Write-Behind (Write-Back)

Write-behind acknowledges the write as soon as the cache accepts it, then asynchronously flushes to the database in batches.

on write(key, value):
  cache.set(key, value)
  queue.enqueue((key, value))
  ack()

background:
  batch = queue.drain(up_to=1000)
  db.bulk_put(batch)

Writes feel instant, and you can coalesce many updates to the same key into one database operation. The catch is durability: if the cache process crashes before the queue is drained, those writes are lost.

Use write-behind for high-throughput, loss-tolerant workloads like analytics counters or recently-viewed lists. Never use it for financial transactions.

Refresh-Ahead

Refresh-ahead proactively refreshes hot entries before they expire. The cache tracks access patterns and reloads entries whose TTL is close to expiring while still serving the stale value.

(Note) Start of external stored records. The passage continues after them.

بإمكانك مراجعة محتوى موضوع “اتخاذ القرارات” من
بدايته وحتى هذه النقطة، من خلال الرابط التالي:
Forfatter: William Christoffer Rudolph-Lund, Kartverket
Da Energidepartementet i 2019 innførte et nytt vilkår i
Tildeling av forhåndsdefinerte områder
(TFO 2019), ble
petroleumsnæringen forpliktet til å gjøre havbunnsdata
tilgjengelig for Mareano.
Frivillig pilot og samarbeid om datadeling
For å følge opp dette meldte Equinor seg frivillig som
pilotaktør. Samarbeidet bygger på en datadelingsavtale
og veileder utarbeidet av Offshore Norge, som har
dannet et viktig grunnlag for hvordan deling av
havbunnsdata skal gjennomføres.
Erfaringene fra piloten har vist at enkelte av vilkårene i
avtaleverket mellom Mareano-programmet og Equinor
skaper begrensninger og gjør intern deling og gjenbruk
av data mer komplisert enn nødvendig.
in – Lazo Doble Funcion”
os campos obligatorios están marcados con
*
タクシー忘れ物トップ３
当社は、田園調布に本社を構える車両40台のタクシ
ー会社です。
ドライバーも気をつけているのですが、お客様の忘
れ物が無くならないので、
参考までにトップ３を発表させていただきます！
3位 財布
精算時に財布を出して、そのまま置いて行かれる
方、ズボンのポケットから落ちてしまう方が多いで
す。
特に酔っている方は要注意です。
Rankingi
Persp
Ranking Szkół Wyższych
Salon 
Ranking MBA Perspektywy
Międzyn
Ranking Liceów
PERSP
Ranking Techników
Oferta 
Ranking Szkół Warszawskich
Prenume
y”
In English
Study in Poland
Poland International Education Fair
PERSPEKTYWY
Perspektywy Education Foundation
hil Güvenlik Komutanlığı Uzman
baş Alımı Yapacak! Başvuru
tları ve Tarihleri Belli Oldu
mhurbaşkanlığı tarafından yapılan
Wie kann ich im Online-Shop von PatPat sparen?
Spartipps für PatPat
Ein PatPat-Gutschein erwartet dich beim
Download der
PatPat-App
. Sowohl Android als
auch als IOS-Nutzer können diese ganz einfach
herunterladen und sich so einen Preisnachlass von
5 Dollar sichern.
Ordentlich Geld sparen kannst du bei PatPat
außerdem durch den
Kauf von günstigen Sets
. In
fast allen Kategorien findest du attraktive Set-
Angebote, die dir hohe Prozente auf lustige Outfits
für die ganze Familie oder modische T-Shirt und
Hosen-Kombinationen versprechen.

This avoids the latency spike that cache-aside hits whenever a popular key expires. The trade-off is more background work — you may refresh entries that nobody requests again — and slightly stale data for the refresh window.

Refresh-ahead shines for predictable, read-heavy workloads with a small hot set, like home page widgets or top-N leaderboards.

Eviction Policies

When a cache fills up, it must evict. The common policies are:

LRU (Least Recently Used): evict the entry not touched for the longest. Great default.
LFU (Least Frequently Used): evict the entry with the lowest hit count. Good when frequency is more stable than recency.
FIFO: evict the oldest inserted entry. Cheap to implement but rarely optimal.
TTL-only: every entry expires after a fixed time. Simple, predictable.
Random: evict a random entry. Surprisingly effective and lock-free.

Most real systems combine TTL with LRU: entries expire after a TTL or when memory pressure forces eviction.

The Hardest Part: Invalidation

Phil Karlton’s quip — “there are only two hard things in computer science: cache invalidation and naming things” — still holds. The patterns above each give you a different shape of inconsistency. A few rules help:

Treat the database as the source of truth. The cache is an optimization, not a record.
Pair every write with explicit invalidation (cache-aside) or write-through.
Use short TTLs as a safety net. Even if you forget to invalidate somewhere, the cache will heal itself.
Be wary of dogpile (thundering herd) on expiry: when many requests miss the same hot key at once, only one should refill while the others wait. Use a per-key lock or single-flight pattern.

Choosing for an Interview

When the interviewer asks “how would you cache this?”, a strong answer covers:

Read versus write ratio. Caching pays off most on read-heavy workloads.
Tolerance for stale reads. Strong consistency rules out write-behind.
Item size and cardinality. A million tiny items behave differently than a thousand huge documents.
Eviction and TTL choices, and what happens on a cache miss.
Failure modes: what happens when the cache goes down.

If you cover these five points, you will sound like an engineer who has run caches in production, not just read about them.

Wrapping Up

Caching is half algorithm and half discipline. Pick the simplest strategy that meets your consistency requirements, default to cache-aside with LRU and a sensible TTL, and only escalate to write-through or refresh-ahead when you can articulate why. The strategies in this guide give you a vocabulary; using it well is mostly about being honest about the failure modes you can live with.